**** 提供テキスト

いまの時期に提出する書類は、次の2つになります。

  1. 所得税の確定申告書
    提出期限・・・2月16日~3月15日
  2. 消費税の確定申告書(個人事業者の場合)
    提出期限・・・3月31日
  3. 贈与税の確定申告書
    提出期限・・・2月1日~3月15日

個人事業をされている方は、主に1と2を。
不動産賃貸業をされている方は、1を(消費税の納税義務がある方は2も)
そして資産家の方は3を、それぞれ提出します。

ところで、書類の提出方法にはいくつかの方法があります。

  • A:直接持参して提出する
  • B:郵送で提出する
  • C:電子申告で提出する

それぞれ一長一短があります。

A:直接持参して提出する

この方法のメリットは、確実に収受印(税務署が書類を受け取ったというハンコ)を押してもらえることにあります。

資産家の方や不動産オーナー様の確定申告書には、申告書に色々な書類をつけることになります。
不動産を売却した場合は「譲渡所得の内訳書」、国外に預金をお持ちの方は「外国税額控除に関する明細書」、国外に多くの財産をお持ちの方は「国外財産調書」、さらには所得2,000万円超かつ資産3億円以上の方は「財産債務調書」・・・。

これら全てに収受印のハンコを確実に押してもらいたい場合は、やはり直接税務署に提出した方が安心になります。
特に、「外国税額控除に関する明細書」は、税務署のマニュアルですと、基本的には収受印を押さない書類となっています。
ですが、この書類を提出しませんと、外国税額控除の摘要を受けられませんから、こちらとしても心配になります。

ですので、税務署に直接提出に行けば、収受印が押されない書類にも押してもらえて、安心ということになります。
(税務署員によっては、押してくれない場合もありますが・・・)

ですが、一番のデメリットは、移動時間です。
この忙しい時期に、直接提出に行く時間がない。そのような税理士先生も多いと思います。
事務員さんに行ってもらうという方法もありますが、内容を理解している書類作成者(=税理士)でないと、万が一、質問されたときに不安なんですよね・・・。

B:郵送で提出する

この方法のメリットは、「確実性+時間短縮」にあります。
簡易書留や、赤のレターパックで提出しますと、配達の記録が残ります。
さらには、税務署は受取時に受け取りのサインをしますので、万が一、税務署の方で書類を紛失しても、きちんと提出したものとして取り扱われます。
デメリットとしては、郵送費用でしょうか。
最近の税理士事務所では、簡易書留ではなく、赤のレターパックで提出することが多くなっています。
理由は簡単で、ポストにそのまま投函できるからなんですね。
(郵便局に行かなくてもいいんです)
ですが、赤のレターパックは500円ですから、結構高い。
さらには、弊事務所は万全を期すために、同封する返信用封筒にも、赤のレターパックを使っています。
そして、同封前に、レターパックの番号を控えておきます。
こうすることによって、税務署がきちんと返送してくれたか、追跡することができるんですね。
これは実際にあったことなんですが、大昔、税理士事務所に勤務しているときに、税務署から申告書の控えが返送されてこないことがありました。
税務署に電話すると、
「書類を受け取ったという記録は残っているんですが、返送したという記録がありません・・・」
ということで、どうやら、税務署の方で書類を紛失してしまったらしいのです。

********
**** 提供データ

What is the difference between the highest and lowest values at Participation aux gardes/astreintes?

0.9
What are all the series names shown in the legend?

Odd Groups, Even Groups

********

▶ [情報の活用]:
A) 提供テキストのうち、「(税務署員によっては、押してくれない場合もありますが・・・)」から「することが多くなっています。」までを、両端を含めて一字一句そのまま書き写してください。
B) 確定申告の提出方法を扱った提供テキストをもとに、次の問いに答えてください。
(i) 個人事業者の場合、消費税の確定申告書の提出期限はいつですか。
(ii) 書類を直接持参して提出する方法の一番のデメリットは何ですか。
(iii) 赤のレターパックの料金はいくらですか。
上の資料は、提供テキストとは別の出典から取られたものです。

▶ [課題の結果]:
A)
(税務署員によっては、押してくれない場合もありますが・・・)

ですが、一番のデメリットは、移動時間です。
この忙しい時期に、直接提出に行く時間がない。そのような税理士先生も多いと思います。
事務員さんに行ってもらうという方法もありますが、内容を理解している書類作成者(=税理士)でないと、万が一、質問されたときに不安なんですよね・・・。

B:郵送で提出する

この方法のメリットは、「確実性+時間短縮」にあります。
簡易書留や、赤のレターパックで提出しますと、配達の記録が残ります。
さらには、税務署は受取時に受け取りのサインをしますので、万が一、税務署の方で書類を紛失しても、きちんと提出したものとして取り扱われます。
デメリットとしては、郵送費用でしょうか。
最近の税理士事務所では、簡易書留ではなく、赤のレターパックで提出することが多くなっています。

B)
(i) 提出期限は3月31日です。
(ii) 一番のデメリットは移動時間です。
(iii) 料金は500円です。